Vivendi Seeks More Than $6 Billion of Loans for SFR Deal
Vivendi SA (VIV), the owner of the world’s biggest music and video-game companies, is in talks with banks to raise more than 4 billion euros ($6 billion) from loans to fund the acquisition of SFR, three people familiar with the situation said.
Vivendi plans to borrow for 18 months, three years and five years, said the people, who declined to be identified because the deal is private. The creator of video-game publisher Activision Blizzard said last week it agreed to buy the 44 percent of shares in SFR it doesn’t already own, gaining full control of the French mobile-phone operator.
Solange Maulini, a spokeswoman for Paris-based Vivendi, declined to comment on details of the financing.
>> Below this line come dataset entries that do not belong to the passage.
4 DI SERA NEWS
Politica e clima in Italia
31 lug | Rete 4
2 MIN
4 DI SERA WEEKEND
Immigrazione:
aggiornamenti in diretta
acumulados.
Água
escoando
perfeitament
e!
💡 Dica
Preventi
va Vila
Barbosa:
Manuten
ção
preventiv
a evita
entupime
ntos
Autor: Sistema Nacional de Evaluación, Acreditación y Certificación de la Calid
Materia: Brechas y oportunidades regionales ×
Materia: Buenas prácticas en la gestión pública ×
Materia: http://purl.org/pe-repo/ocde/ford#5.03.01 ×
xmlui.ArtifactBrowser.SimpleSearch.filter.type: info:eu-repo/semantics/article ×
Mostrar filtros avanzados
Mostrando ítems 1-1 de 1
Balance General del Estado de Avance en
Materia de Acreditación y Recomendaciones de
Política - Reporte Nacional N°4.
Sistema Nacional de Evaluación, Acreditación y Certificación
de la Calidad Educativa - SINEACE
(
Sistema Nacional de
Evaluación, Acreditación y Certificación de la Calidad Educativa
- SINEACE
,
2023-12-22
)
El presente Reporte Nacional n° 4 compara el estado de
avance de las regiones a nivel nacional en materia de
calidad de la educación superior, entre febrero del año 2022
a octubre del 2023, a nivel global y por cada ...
The transaction, which will be “entirely funded from incremental debt and cash,” weighs on Vivendi’s Baa2 rating, Moody’s Investors Service said. The company is ranked BBB by Standard & Poor’s and Fitch Ratings.
Credit-default swaps linked to Vivendi’s debt rose to 97.5 basis points from 96.3 yesterday, according to CMA in London. Swaps are used to speculate on a company’s ability to repay debt and increase when perceptions of credit quality deteriorate.
Vivendi has 3.2 billion euros of cash and 5.9 billion euros of undrawn credit lines, the company said on April 4. Net debt is forecast for 13.5 billion euros at the end of this year, which won’t compromise its BBB rating, Vivendi said.
A basis point on a credit-default swap protecting 10 million euros of debt for five years is equivalent to 1,000 euros a year. Swaps pay the buyer face value in exchange for the underlying securities or the cash equivalent should a borrower fail to adhere to its debt agreements.